The neural link between depression and sleep problems has been identified for the first time in a new study by researchers at the University of Warwick (UK) and Fudan University (China).
Professor Jianfeng Feng and Professor Edmund Rolls from Warwick's Department of Computer Science, with Dr. Wei Cheng from Fudan University, found functional connectivity between the areas of the brain associated with short-term memory, self, and negative emotions—causing sufferers to dwell on bad thoughts and leading to a poor quality of sleep.
This research could lead to better sleep quality for people with depression, and opens up the possibility of new targeted treatments.
Analysing data from around 10,000 people, the researchers examined the neural mechanisms underlying the relation between depression and quality of sleep.

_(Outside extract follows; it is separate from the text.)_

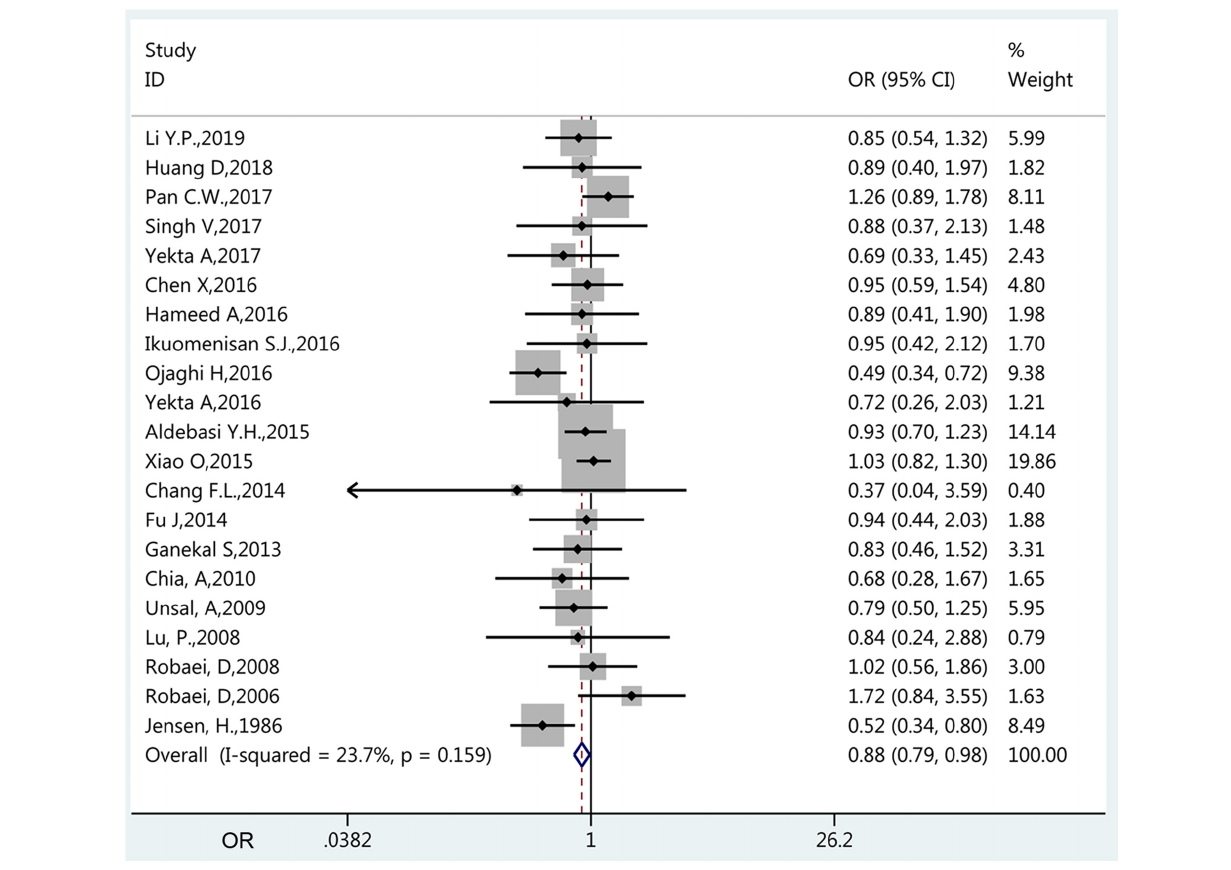
FIGURE 4 | Forest plot of prevalence of amblyopia of female vs. male. The small diamonds are the odds ratios (ORs), the line represents the 95% confidence intervals (CIs), and the gray boxes represent the proportional sample size. The x -axis represents the ORs. This analysis only included the studies ( n = 20) that compared males vs.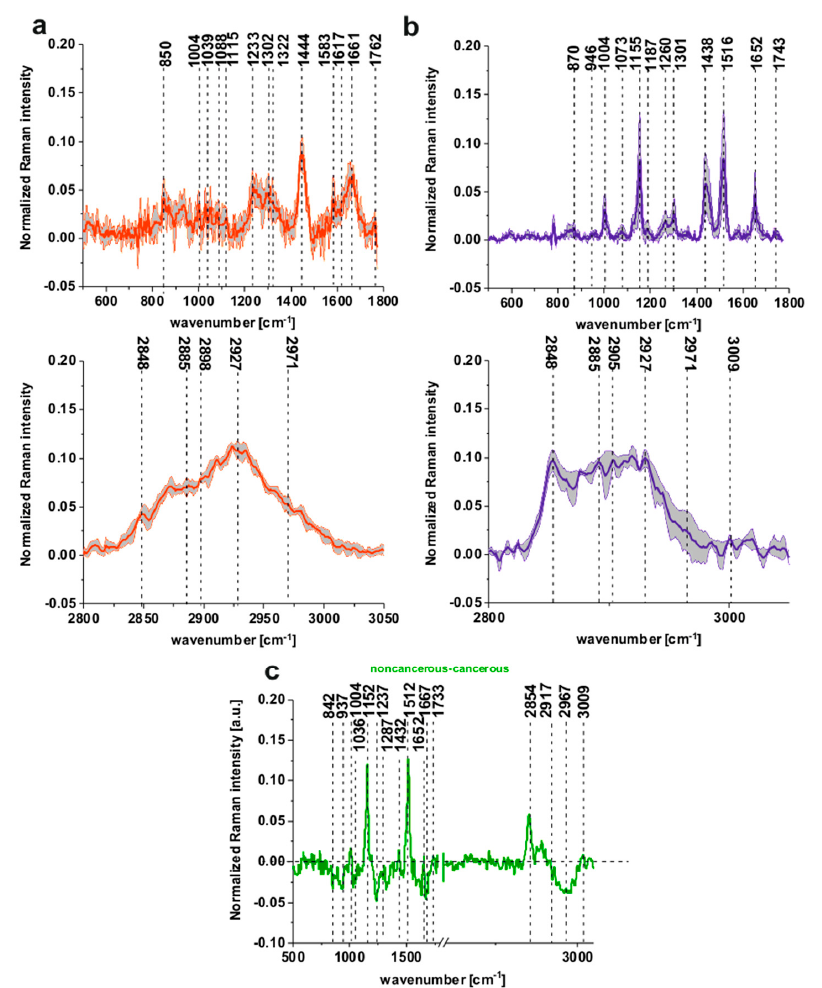
Figure 2. The average Raman spectra based on 20 single spectra of the cancerous (tubular carcinoma, cancer stage G2) tissue ( a ) (red line) and the noncancerous tissue ( b ) (blue line), the differential spectrum between the normalized mean Raman spectra of the noncancerous and the cancerous (tubular carcinoma, cancer stage G2) human colon tissues ( c ), patient P3.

In the brains of those living with depressive problems, they discovered a strong connection between the dorsolateral prefrontal cortex (associated with short-term memory), the precuneus (associated with the self) and the lateral orbitofrontal cortex (associated with negative emotion).
The analysis showed that these functional connectivities underlie the relation between depressive problems and sleep quality.
The researchers conclude that increased functional connectivity between these brain regions provides a neural basis for how depression is related to poor sleep quality.
Professor Jianfeng Feng, from the University of Warwick's Department of Computer Science, said:
"The understanding that we develop here is consistent with areas of the brain involved in short-term memory (the dorsolateral prefrontal cortex), the self (precuneus), and negative emotion (the lateral orbitofrontal cortex) being highly connected in depression, and that this results in increased ruminating thoughts which are at least part of the mechanism that impairs sleep quality."
Professor Edmund Rolls also commented: "This study may also have implications for a deeper understanding of depression. This important cross-validation with participants from the USA provides support for the theory that the lateral orbitofrontal cortex is a key brain area that might be targeted in the search for treatments for depression."
Professor Jianfeng Feng comments that these findings could have important public health implications, as both sleep problems and depression affect a large number of people. He commented:
"In today's world, poor sleep and sleep deprivation have become common problem affecting more than a third of the world's population due to the longer work hours and commuting times, later night activity, and increased dependency on electronics. The disorder of insomnia has become the second most prevalent mental disorder."
"And major depressive disorder is also ranked by the World Health Organization as the leading cause of years-of-life lived with disability. According to a recent statistic, it affects approximately 216 million people (3% of the world's population). So almost everyone in the world is related to these two problems, as a sufferer or a relative of a sufferer."
Professor Jianfeng Feng further commented: "The relation between depression and sleep has been observed more than one hundred years, and now we have identified the neural mechanisms of how they are connected for the first time. These findings provide a neural basis for understanding how depression relates to poor sleep quality, and this in turn has implications for treatment of depression and improvement of sleep quality because of the brain areas identified."
Depression and sleep problems often go hand-in-hand. About 75% of depressed patients report significant levels of sleep disturbance, such as difficulty of falling asleep and short duration of sleep (insomnia). People with insomnia also have a higher risk of developing depression and anxiety than those who sleep normally.
The research, 'Functional Connectivities in the Brain That Mediate the Association Between Depressive Problems and Sleep Quality', is published in JAMA Psychiatry and is authored by Professor Jianfeng Feng, Professor Edmund Rolls and Dr Wei Cheng.